◆ PROBLEMS AND TASKS ◆
(A) In the poker post, rewrite the passage between "Imagine we are" and "players go broke.", inclusive, swapping in "opponents" wherever "villains" appears.
(B) What two examples does the poker post give of hands where all the money goes in regardless of who holds what?
(C) Translate this sentence from the poker post into Spanish: "In the long term those hands are irrelevant."

◆ SUPPLIED TEXT ◆
+ + + + + + +
12-03-2008 , 01:23 PM
So I has been away a while, but now I'm back and grinding the uNL stakes for a while (very shortly moving up again )

I thought I'd share the two biggest lessons I learned that turned me from an awful barely breakeven bad poker player, into a several ptbb/100 winning slightly better poker player, that enabled me to finally move up in the first place.

i) Claytons awesome "FGators" post complete with MSPaint art.

It's in the archives somewhere, very probably in a sticky, no I'm not linking it do you own homework. Essentially tho it said this:

Imagine we are taking a 60,000ft high view of poker. On some hands we bet a lot, on some hands we bet a little, onmost hands there is no SD, sometimes the cards fall in such a way that it doesn't matter who has exactly what hand, all the monies are going in regardless, e.g. AAvKK preflop, set over set etc.

In the long term those hands are irrelevant. We cooler the villains just as often as they will cooler us. So they will all even out and we end up even on those types of hands (minue the rake obv)

Where we makes the monies, where our edge is in beating these games comes from laying well postflop. If we play better than the villains we are up against over time we will win. Yes downswings and stuff happen, so do upswings! but eventually the better postflop players win and the bad postflop players go broke.
+ + + + + + +
◆ RECORD EXCERPTS ◆
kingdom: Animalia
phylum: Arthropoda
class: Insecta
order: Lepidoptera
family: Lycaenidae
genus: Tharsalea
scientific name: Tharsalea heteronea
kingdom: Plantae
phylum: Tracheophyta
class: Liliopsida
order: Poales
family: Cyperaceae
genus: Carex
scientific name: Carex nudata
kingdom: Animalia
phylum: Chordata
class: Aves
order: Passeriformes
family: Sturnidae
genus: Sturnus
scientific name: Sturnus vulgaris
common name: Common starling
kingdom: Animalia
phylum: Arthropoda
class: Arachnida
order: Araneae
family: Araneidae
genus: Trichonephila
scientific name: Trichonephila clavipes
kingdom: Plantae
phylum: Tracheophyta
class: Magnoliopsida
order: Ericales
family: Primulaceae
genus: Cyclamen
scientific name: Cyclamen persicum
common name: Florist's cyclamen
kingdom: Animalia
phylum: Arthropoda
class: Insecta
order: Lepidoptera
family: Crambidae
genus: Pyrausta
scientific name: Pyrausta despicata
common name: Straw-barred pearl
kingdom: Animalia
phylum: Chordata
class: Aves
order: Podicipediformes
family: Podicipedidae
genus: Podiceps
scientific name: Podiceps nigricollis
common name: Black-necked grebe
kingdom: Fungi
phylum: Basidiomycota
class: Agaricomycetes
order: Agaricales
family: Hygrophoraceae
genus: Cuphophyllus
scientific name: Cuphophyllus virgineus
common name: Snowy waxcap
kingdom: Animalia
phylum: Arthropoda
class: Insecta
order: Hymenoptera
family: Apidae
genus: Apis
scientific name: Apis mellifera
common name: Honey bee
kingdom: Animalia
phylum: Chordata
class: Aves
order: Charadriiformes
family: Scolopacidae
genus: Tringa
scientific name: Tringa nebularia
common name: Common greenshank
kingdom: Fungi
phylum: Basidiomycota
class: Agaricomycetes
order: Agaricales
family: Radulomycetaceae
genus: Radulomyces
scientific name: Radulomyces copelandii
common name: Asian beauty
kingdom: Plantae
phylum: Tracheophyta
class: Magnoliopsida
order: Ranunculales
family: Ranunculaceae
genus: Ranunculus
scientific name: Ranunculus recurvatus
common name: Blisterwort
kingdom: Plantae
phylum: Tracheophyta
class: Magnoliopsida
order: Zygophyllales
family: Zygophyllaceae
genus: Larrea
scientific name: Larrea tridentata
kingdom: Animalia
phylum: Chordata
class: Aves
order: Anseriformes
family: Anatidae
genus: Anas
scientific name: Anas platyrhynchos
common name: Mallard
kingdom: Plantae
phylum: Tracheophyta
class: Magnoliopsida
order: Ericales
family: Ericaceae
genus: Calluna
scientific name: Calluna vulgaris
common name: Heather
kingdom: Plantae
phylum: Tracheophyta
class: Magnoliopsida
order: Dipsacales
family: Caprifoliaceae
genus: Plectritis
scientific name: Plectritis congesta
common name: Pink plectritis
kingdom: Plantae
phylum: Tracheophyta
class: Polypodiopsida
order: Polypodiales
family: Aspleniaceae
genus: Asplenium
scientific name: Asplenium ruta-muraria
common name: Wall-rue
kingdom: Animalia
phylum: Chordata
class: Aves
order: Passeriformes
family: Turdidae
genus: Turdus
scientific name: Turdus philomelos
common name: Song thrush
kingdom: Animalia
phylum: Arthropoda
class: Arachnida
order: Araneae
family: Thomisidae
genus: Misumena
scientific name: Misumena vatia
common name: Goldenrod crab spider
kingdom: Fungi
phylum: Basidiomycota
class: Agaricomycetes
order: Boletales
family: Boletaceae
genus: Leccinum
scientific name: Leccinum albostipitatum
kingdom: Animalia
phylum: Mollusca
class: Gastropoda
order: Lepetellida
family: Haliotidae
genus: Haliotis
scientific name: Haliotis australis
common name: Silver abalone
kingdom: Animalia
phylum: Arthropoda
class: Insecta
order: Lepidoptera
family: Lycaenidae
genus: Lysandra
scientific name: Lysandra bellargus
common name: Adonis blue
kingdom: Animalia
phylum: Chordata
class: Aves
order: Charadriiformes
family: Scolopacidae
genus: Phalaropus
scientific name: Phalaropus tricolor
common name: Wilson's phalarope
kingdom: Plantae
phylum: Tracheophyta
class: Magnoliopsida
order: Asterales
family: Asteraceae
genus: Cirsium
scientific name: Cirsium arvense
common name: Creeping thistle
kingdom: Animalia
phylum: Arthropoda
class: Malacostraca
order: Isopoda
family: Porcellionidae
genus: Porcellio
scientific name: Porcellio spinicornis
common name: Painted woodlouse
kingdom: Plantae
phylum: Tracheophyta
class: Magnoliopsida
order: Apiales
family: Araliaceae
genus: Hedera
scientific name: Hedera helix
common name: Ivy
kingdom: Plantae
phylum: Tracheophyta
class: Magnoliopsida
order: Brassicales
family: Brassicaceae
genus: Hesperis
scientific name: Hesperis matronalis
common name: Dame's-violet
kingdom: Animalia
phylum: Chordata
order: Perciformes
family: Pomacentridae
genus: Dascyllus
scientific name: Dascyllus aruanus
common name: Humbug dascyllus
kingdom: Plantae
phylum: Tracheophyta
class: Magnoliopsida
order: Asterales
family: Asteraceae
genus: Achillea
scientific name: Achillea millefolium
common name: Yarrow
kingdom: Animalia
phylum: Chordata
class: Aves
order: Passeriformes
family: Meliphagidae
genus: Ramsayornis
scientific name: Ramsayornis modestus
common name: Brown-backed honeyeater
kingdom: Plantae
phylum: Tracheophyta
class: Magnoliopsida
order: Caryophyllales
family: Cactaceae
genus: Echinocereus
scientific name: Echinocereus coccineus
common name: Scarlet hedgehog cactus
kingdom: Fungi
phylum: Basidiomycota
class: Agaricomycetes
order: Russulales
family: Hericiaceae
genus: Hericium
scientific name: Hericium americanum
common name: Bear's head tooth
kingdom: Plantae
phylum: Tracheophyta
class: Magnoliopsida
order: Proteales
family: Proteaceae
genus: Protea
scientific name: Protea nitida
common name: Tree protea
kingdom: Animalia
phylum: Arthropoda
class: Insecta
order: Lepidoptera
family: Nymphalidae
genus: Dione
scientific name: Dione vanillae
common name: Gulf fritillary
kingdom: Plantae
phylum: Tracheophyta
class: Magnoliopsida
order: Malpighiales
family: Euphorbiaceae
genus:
+ + + + + + +
◆ SOLUTIONS IN ORDER ◆
(A)
Imagine we are taking a 60,000ft high view of poker. On some hands we bet a lot, on some hands we bet a little, onmost hands there is no SD, sometimes the cards fall in such a way that it doesn't matter who has exactly what hand, all the monies are going in regardless, e.g. AAvKK preflop, set over set etc.

In the long term those hands are irrelevant. We cooler the opponents just as often as they will cooler us. So they will all even out and we end up even on those types of hands (minue the rake obv)

Where we makes the monies, where our edge is in beating these games comes from laying well postflop. If we play better than the opponents we are up against over time we will win. Yes downswings and stuff happen, so do upswings! but eventually the better postflop players win and the bad postflop players go broke.

(B) AAvKK preflop and set over set.

(C) A largo plazo, esas manos son irrelevantes.